The next breakfast, Cordell gathered all the crew in the mess to announce his appointment of Malik Jan to first mate. Aisha beamed, and Boots could only surmise that was because the doctor would be on the ship instead of in the field.
The twins served everyone a misshapen cake, which had fallen apart under the weight of too many eggs. It tasted as bad as it looked, and Boots had to work to shovel the bits into her mouth. She’d long ago learned that no matter what the cook handed her, she ate it.
“Now that you’ve all had your cake,” said Malik, giving them all appraising looks, “it’s time for a few things to change around here. The primary fixture of military readiness is holistic physical training, and it’s been ignored for too long.”
Boots’s mouth went dry. The running. The de-donut-ing.
“I’m implementing a ship-wide health initiative,” said Malik. “We’re going to create custom diet plans and exercise regimens for each one of you.”

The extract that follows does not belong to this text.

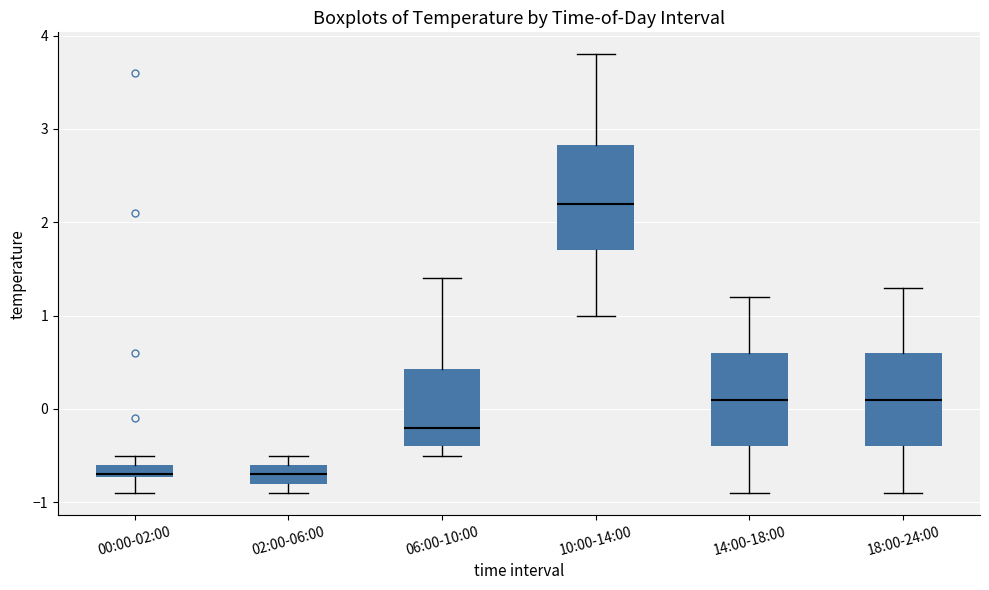

Comparing the boxes themselves (not the whiskers), which one is the tallest?

10:00-14:00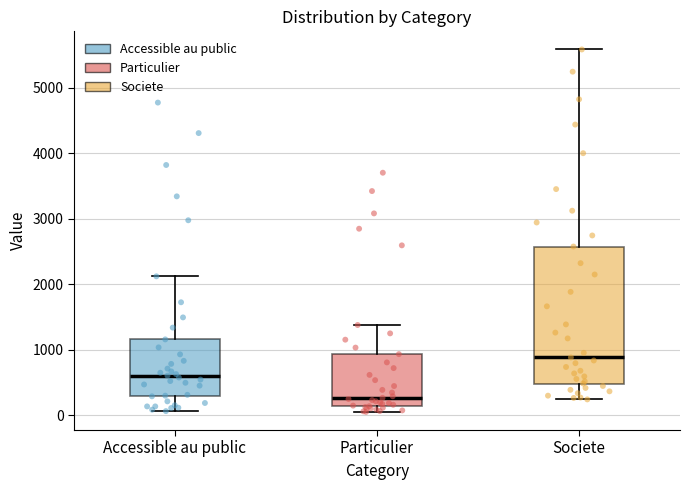

Which box has the lowest median line?

Particulier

“I’m in fighting shape, Doc,” Boots blurted out. “So, you know, there’s no reason to delete my donuts.”
Malik smirked. “Really? Kin told me you were winded after one flight of stairs the last time you jogged. Also, it’s ‘sir.’”
“Sir, Kin is a data cube, so he’s not in great shape, either,” said Boots. “Maybe we don’t take health advice from him?”
“I am so in great shape,” said Kin. “I’m a cube. It’s a great shape.”
“Boots, stop,” said Cordell. “I’ve… At the good doctor’s behest…” He seemed to choke on the word “good,” and she couldn’t imagine why until he spoke the words, “I blew all of my tobacco… and rolling papers… and rollers… out the airlock.”